A judge in San Francisco has struck down a class action lawsuit over correctional officer furloughs that alleged the policy violates federal labor laws. The case is the first furlough litigation orally argued by state attorneys since Gov. Jerry Brown took office on Jan. 3.
"We are disappointed in the court's ruling today and will be reviewing the decision to determine what steps to take next." said Ryan Sherman, spokesman for the California Correctional Peace Officers Association, which backed the lawsuit.
The ruling by U.S. District Court Judge Vaughn Walker comes just one day after arguments in Newton v. Schwarzenegger. The union's attorneys argued that "self-directed" furloughs of correctional officers violated the Fair Labors Standards Act.

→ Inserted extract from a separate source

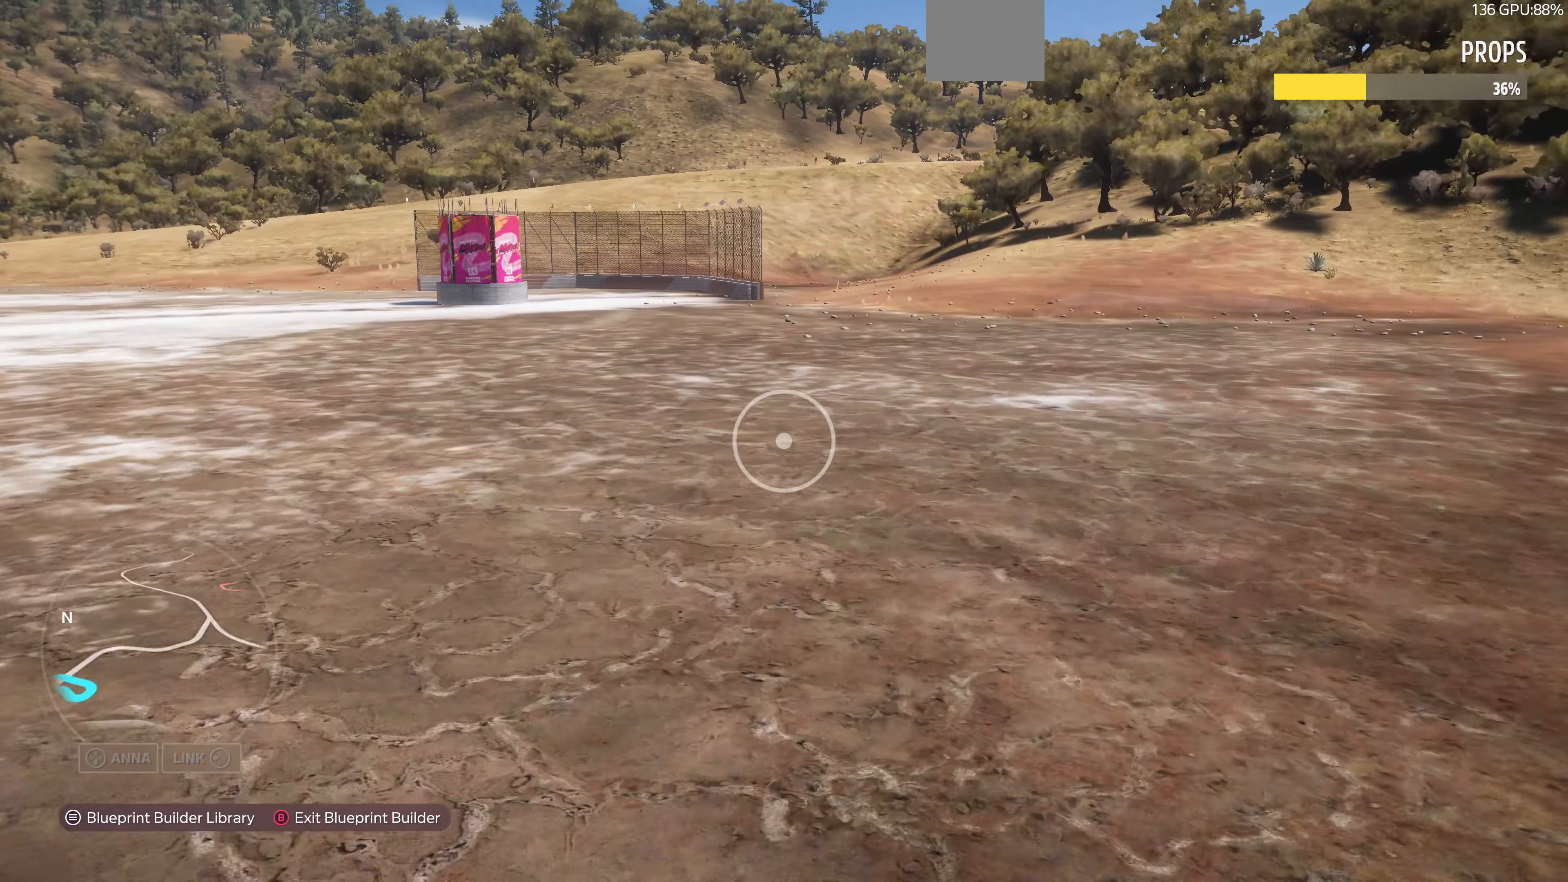
{"buttons": [], "left_stick": "up-right", "right_stick": "left", "events": []}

The case applied only to members of Bargaining Unit 6.
CCPOA said that cutting employee pay but deferring the furlough time off violates the law because employees aren't paid in full for hours worked within a given pay cycle, that time worked on an unpaid furlough day should be calculated in figuring overtime and that the state hasn't kept adequate payroll records.
In essence, the judge ruled that the plaintiffs didn't make the case to support their claims or misinterpreted the policy as forcing employees to work for free. "The furlough program, while perhaps convoluted in execution, ensures that plaintiffs are compensated for all hours worked during the pay period," Walker wrote. "Because plaintiffs are compensated for all hours worked, and because that compensation exceeds federal minimum standards, plaintiffs claim of violation of FSLA fails."
And federal law, Walker said, authorizes only the secretary of labor to sue for recordkeeping violations, so "plaintiffs here lack standing to raise a separate claim relating to alleged recordkeeping violations."